Этот вопрос, хотя и вполне легитимный, на самом деле много сложнее и существенней, чем кажется на первый взгляд. Оба они, и Гоголь, и Филдинг, утверждают превосходство писателя над читателем. Но Филдинг делает это с помощью торжественной декларации, в которой заявляет, что он-де — «творец новой области в литературе» (мы еще будем говорить об этой декларации), после чего принимается демонстрировать на повторяющихся примерах, насколько его образованность превосходит читательскую. Гоголь же ограничивается тем, что описывает груди, которых читатель никогда не видел. Видел ли он сам такие груди? Этого нельзя знать, да, в сущности, и не нужно, потому что важно здесь то, что Гоголь их сам придумал.
Итак, Филдинг смотрит на читателя, как властелин на подданного, и сердится, если читатель не знаком с классическими авторами, тогда как Гоголь утверждает, что читатель не видывал таких грудей, как груди нимфы, нарисованной на стене гостиницы, и при этом улыбается. По виду, отношение Филдинга к читателю более сурово. В действительности дело обстоит иначе. Классические тексты можно прочесть и изучить. Но придуманные груди придуманной нимфы, нарисованной на придуманной стене придуманной гостиницы, может увидеть один только Гоголь, потому что он сам их и создал.

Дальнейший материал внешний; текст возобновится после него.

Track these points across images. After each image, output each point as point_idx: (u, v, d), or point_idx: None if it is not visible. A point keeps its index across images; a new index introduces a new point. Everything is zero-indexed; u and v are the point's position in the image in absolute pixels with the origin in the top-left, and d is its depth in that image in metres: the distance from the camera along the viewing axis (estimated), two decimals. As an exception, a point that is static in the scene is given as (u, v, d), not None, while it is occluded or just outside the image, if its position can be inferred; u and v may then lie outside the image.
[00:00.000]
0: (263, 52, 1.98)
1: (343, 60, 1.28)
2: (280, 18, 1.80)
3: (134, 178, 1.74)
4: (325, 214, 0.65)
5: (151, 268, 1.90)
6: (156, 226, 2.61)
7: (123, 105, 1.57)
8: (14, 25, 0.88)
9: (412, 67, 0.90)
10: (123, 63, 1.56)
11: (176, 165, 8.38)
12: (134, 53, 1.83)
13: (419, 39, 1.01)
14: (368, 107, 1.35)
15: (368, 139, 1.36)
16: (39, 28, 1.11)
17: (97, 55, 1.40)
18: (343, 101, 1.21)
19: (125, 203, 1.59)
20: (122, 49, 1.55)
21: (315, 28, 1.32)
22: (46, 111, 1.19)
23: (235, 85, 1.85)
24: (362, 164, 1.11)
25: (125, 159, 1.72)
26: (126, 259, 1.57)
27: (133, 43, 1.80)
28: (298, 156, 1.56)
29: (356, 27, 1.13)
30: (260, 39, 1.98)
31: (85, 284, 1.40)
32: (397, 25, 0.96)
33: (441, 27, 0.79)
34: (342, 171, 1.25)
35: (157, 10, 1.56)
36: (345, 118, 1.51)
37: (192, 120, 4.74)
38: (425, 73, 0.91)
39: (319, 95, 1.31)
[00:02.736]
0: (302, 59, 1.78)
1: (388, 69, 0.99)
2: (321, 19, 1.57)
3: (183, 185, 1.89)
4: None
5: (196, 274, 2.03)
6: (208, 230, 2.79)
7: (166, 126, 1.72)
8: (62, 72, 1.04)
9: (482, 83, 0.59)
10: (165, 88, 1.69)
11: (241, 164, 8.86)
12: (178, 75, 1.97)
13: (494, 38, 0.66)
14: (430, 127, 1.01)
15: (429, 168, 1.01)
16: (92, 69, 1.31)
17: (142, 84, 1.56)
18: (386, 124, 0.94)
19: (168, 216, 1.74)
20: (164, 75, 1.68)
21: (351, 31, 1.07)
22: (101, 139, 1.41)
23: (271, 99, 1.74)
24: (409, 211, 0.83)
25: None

Иначе говоря, дыры в образовании можно заполнить, но воображение и творческие способности не приобретаются в школе. Тот, кто ими не одарен, не удостоится их и в будущем. Вот почему, несмотря на всю заносчивость Филдинга, именно подход Гоголя, подчеркивающего творческую сторону писательства, более правильно отражает, на мой взгляд, истинное положение писателя по отношению к своим читателям.
Это вызывает в памяти то, что сказал Лоренс Стерн о воображении:
Лучший способ оказать уважение уму читателя — поделиться с
Гоголь отмечает дополнительный аспект того же отношения писателя к читателю, но он делает это с помощью простых и понятных вещей, а не торжественных литературных деклараций. На этот раз он надевает на Чичикова шарф:
[Он] размотал с шеи шерстяную, радужных цветов косынку, какую женатым приготовляет своими руками супруга, снабжая приличными наставлениями, как закутываться, а холостым — наверное не могу сказать, кто делает, Бог их знает, я никогда не носил таких косынок.
К собственному удовольствию и к удовольствию читателя, Гоголь не удержался и создал здесь небольшое побочное повествование. Но он и тут выдерживает свою позицию. Вместо того чтобы произносить громкие слова о дележе воображения или недостатке образованности, о всезнающем писателе и ничего не знающем читателе, он снова указывает читателю на принципиальную сущность их отношений: ты, говорит он ему, никогда не видел и никогда не увидишь те груди, которые я придумал. Я же, который никогда не кутался в придуманную мною радужную косынку, способен сплести из ее шерстинок целую историю.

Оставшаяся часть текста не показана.